A few weeks ago, I sunk my teeth into a chicken nugget—the first one I’d eaten since I became a vegetarian 19 years ago. The tastes took me back to the fast food of my childhood. The crunchy exterior contrasted with the soft white flesh underneath, livened by a dash of hot sauce.

But this wasn’t the chicken of my boyhood, however much it tasted like it. The flesh didn’t come from a bird with feathers, a beak and a brain. Instead, chicken cells were steeped in a nutrient solution and grown in a bioreactor in a Singapore manufacturing facility. The cells were cultivated from those of an actual bird, but no poultry were killed to make the meal.
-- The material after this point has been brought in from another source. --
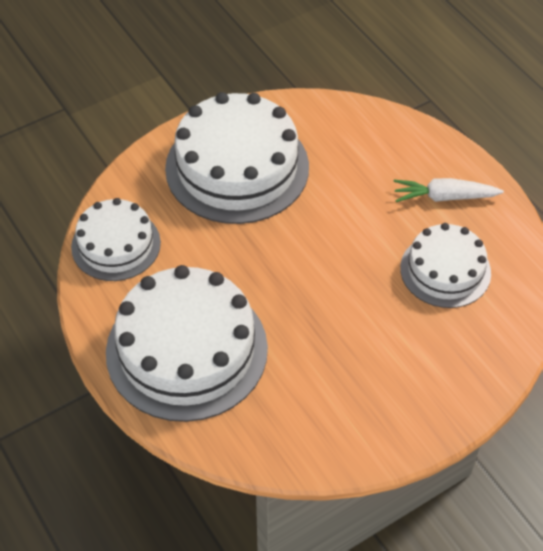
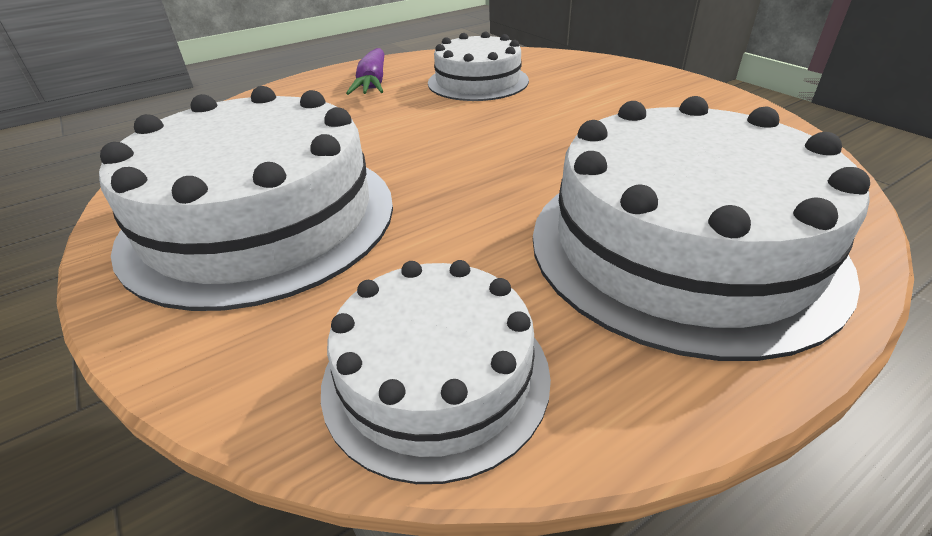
camera: 90 degrees left, 15 degrees down
white carrot [394,178,504,202] -> purple carrot [346,48,385,95]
What was once a philosophical thought-experiment for vegetarians—when the technology arrived, would we eat “kill-free” meat?—is now a question some of us are actually having to contend with.

Cultured meat has been in development for years, but it only became commercially available in December after Singapore, the city-state of 5.7 million people where I live, became the first country in the world to authorize its sale. So far, supply is limited to a private social club that offers a dish of cultured chicken nuggets for $23 and has served it to around 200 people so far. The chicken is supplied by Eat Just Inc., a San Francisco food-tech company that set up a growing facility here and won regulatory approval.

The production process is still linked to animal slaughter. One ingredient of the nutrient solution that nurtures Eat Just’s chicken cells is bovine serum, harvested from butchered cattle. The company says it has developed an animal-free alternative that it plans to use, pending a nod by Singapore’s regulators.